I mention this because while my grandmother was preparing the perfect breakfast spread, she was also spending nine hours of the day without basic electricity services in the sticky, humid Beirut heat. And while my extended family members were sharing their stories about colleges, they never failed to remind me how lucky I was to be born in Canada, with boundless, more affordable opportunities available at my disposal. For these reasons, I always returned to Canada feeling a sense of shame for romanticising life back home. I realised I had truly received the best of both worlds—an exposure to my culture and heritage in the Middle East and a stable, predictable upbringing in Canada. Could I even call the ‘identity crisis’ I was experiencing a crisis? Was I not incredibly lucky?
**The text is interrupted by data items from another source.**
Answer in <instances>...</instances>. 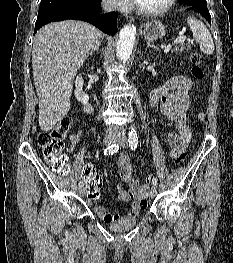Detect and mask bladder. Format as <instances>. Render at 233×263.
Wrapping results in <instances>:
<instances>
[{
  "instance_id": "31cf9c89",
  "label": "bladder",
  "mask_w": 233,
  "mask_h": 263,
  "mask_svg": "<svg viewBox=\"0 0 233 263\" xmlns=\"http://www.w3.org/2000/svg\"><path fill=\"white\" fill-rule=\"evenodd\" d=\"M136 223H137V216L128 215V216L120 218L119 220L115 222L108 224V228L113 232L119 233V232H124V231L131 229L132 227L136 225Z\"/></svg>"
}]
</instances>
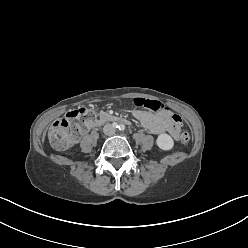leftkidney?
Returning <instances> with one entry per match:
<instances>
[{"instance_id": "obj_1", "label": "left kidney", "mask_w": 248, "mask_h": 248, "mask_svg": "<svg viewBox=\"0 0 248 248\" xmlns=\"http://www.w3.org/2000/svg\"><path fill=\"white\" fill-rule=\"evenodd\" d=\"M157 146L162 150H171L174 146V141L170 135L160 134L156 140Z\"/></svg>"}]
</instances>
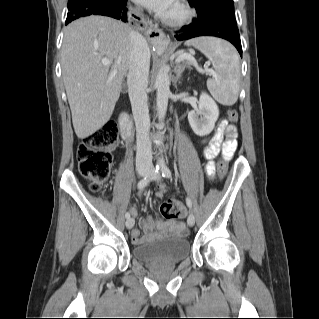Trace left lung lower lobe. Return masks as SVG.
I'll return each instance as SVG.
<instances>
[{"label": "left lung lower lobe", "mask_w": 319, "mask_h": 319, "mask_svg": "<svg viewBox=\"0 0 319 319\" xmlns=\"http://www.w3.org/2000/svg\"><path fill=\"white\" fill-rule=\"evenodd\" d=\"M181 31L183 32L182 34L175 35L178 41L188 40L198 36H215L231 42L242 57L239 31L235 23L221 19L197 20L189 25L183 26Z\"/></svg>", "instance_id": "0a47b994"}]
</instances>
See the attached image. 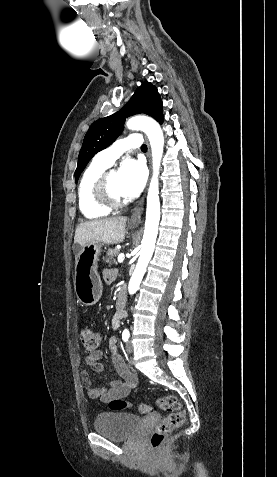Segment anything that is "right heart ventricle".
I'll return each instance as SVG.
<instances>
[{"label":"right heart ventricle","instance_id":"e07e8e85","mask_svg":"<svg viewBox=\"0 0 277 477\" xmlns=\"http://www.w3.org/2000/svg\"><path fill=\"white\" fill-rule=\"evenodd\" d=\"M108 167L94 160L84 171L78 186V204L84 217L97 219L107 216L111 210L100 206L93 198L92 188L97 178Z\"/></svg>","mask_w":277,"mask_h":477}]
</instances>
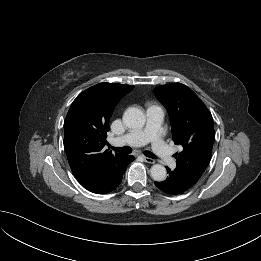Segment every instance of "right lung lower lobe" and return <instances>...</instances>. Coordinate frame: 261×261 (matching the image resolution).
<instances>
[{"label": "right lung lower lobe", "mask_w": 261, "mask_h": 261, "mask_svg": "<svg viewBox=\"0 0 261 261\" xmlns=\"http://www.w3.org/2000/svg\"><path fill=\"white\" fill-rule=\"evenodd\" d=\"M134 160L133 156H124L118 166L114 168L106 177L99 182L86 187L87 190L96 194H105L118 187L122 181V176L126 167Z\"/></svg>", "instance_id": "obj_1"}]
</instances>
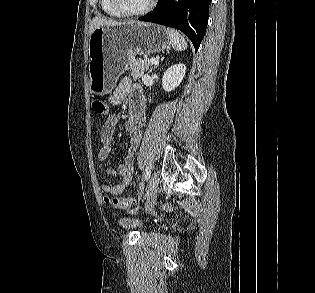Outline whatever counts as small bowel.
I'll return each instance as SVG.
<instances>
[{"instance_id": "small-bowel-1", "label": "small bowel", "mask_w": 315, "mask_h": 293, "mask_svg": "<svg viewBox=\"0 0 315 293\" xmlns=\"http://www.w3.org/2000/svg\"><path fill=\"white\" fill-rule=\"evenodd\" d=\"M125 100L129 101V117L125 123V129L129 133L127 155L123 163L114 170H108L109 174H115L119 181L115 184H102L101 190L111 195L121 194L130 184L134 173V156L137 151L142 136V127L145 124V99L139 86L134 84L131 79L124 78L109 96L112 105H119ZM119 121V116L110 114L104 121L100 131V148L98 159L105 161L111 150L113 135Z\"/></svg>"}]
</instances>
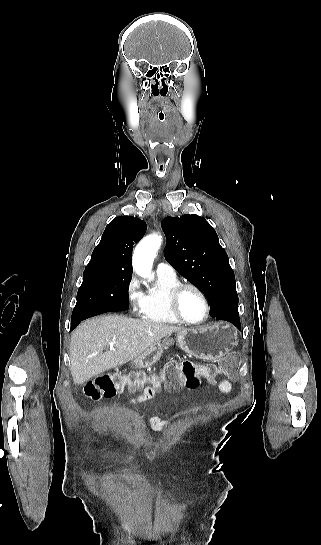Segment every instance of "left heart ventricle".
Here are the masks:
<instances>
[{"label": "left heart ventricle", "mask_w": 321, "mask_h": 545, "mask_svg": "<svg viewBox=\"0 0 321 545\" xmlns=\"http://www.w3.org/2000/svg\"><path fill=\"white\" fill-rule=\"evenodd\" d=\"M178 310L183 319L188 322H197L205 314L202 299L197 292L191 289L184 290L178 299Z\"/></svg>", "instance_id": "left-heart-ventricle-1"}]
</instances>
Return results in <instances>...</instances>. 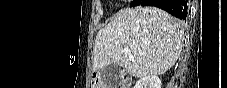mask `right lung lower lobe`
Segmentation results:
<instances>
[{
    "label": "right lung lower lobe",
    "instance_id": "98d812e1",
    "mask_svg": "<svg viewBox=\"0 0 227 88\" xmlns=\"http://www.w3.org/2000/svg\"><path fill=\"white\" fill-rule=\"evenodd\" d=\"M138 5L161 8L185 21L188 16V0H141Z\"/></svg>",
    "mask_w": 227,
    "mask_h": 88
}]
</instances>
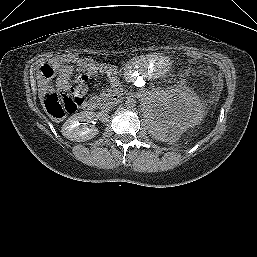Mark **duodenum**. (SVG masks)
Listing matches in <instances>:
<instances>
[{
  "instance_id": "1",
  "label": "duodenum",
  "mask_w": 257,
  "mask_h": 257,
  "mask_svg": "<svg viewBox=\"0 0 257 257\" xmlns=\"http://www.w3.org/2000/svg\"><path fill=\"white\" fill-rule=\"evenodd\" d=\"M122 99V94L120 93V91H115L109 98L110 101L112 102H118ZM85 110L87 112H92L96 109V104L94 101H89L85 104L84 106Z\"/></svg>"
}]
</instances>
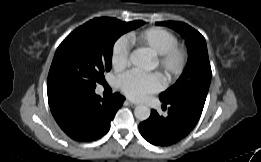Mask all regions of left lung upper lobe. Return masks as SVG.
Listing matches in <instances>:
<instances>
[{"instance_id":"1","label":"left lung upper lobe","mask_w":261,"mask_h":162,"mask_svg":"<svg viewBox=\"0 0 261 162\" xmlns=\"http://www.w3.org/2000/svg\"><path fill=\"white\" fill-rule=\"evenodd\" d=\"M157 25L178 31L185 38L189 53L182 75L171 88L159 95L160 100L169 103L179 97L188 96L204 104L212 77L205 38L185 23L166 21Z\"/></svg>"}]
</instances>
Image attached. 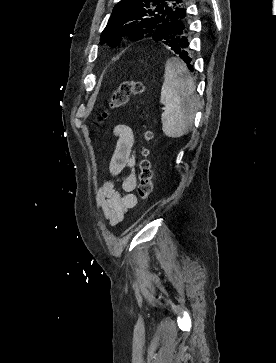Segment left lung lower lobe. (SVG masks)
Instances as JSON below:
<instances>
[{
  "instance_id": "1",
  "label": "left lung lower lobe",
  "mask_w": 276,
  "mask_h": 363,
  "mask_svg": "<svg viewBox=\"0 0 276 363\" xmlns=\"http://www.w3.org/2000/svg\"><path fill=\"white\" fill-rule=\"evenodd\" d=\"M176 31H178V36L169 39L168 46L179 55L180 58L184 60L187 64L190 71H193V67L191 64V52L189 48V25L187 21H183L179 26L177 25ZM188 33V37L182 36L183 34Z\"/></svg>"
}]
</instances>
In any case, I relied on my cousins to soothe my uncertainties. With each trip back, we returned with another year of experience, another year of stories to share, and another year of self-reflection. In 2019, we made our way across the Mediterranean in Lebanon, visiting most of the major cities along the coast. Having left the smaller boundaries of the city of Beirut, I wondered whether people living in different areas within Lebanon itself experienced the culture differently. Maybe my mix of identities was unique in the way that every other individual’s was. Maybe my cultural experience was just as profound as others, in that it was something I valued deeply and carried with me in my everyday actions, habits, likes, and dislikes.
This year, returning back after the pandemic, I was overwhelmed with a feeling of familiarity when I landed in the crowded Amman airport. This familiarity was also accompanied by relief. Relief that nothing felt different, that I felt at home, and that my time away during the pandemic hadn’t made me feel disconnected from this ‘other part’ of me. In fact, returning two years older had only made me realise how dependent these separate aspects of my background were on each other. I didn’t need to feel one complete identity at once, and the fact that mine was a more complicated amalgamation did not make it any less whole—it was simply organised differently.
All in all, my short trips back are always very eye-opening and encourage me to share more about my ethnicity and heritage upon returning to Canada. They have made me realise the ‘identity crisis’ I have is a blessing in disguise. One that has challenged me to merge different cultural values and intertwine two independently rich and nuanced worlds into one—and I am forever grateful for that.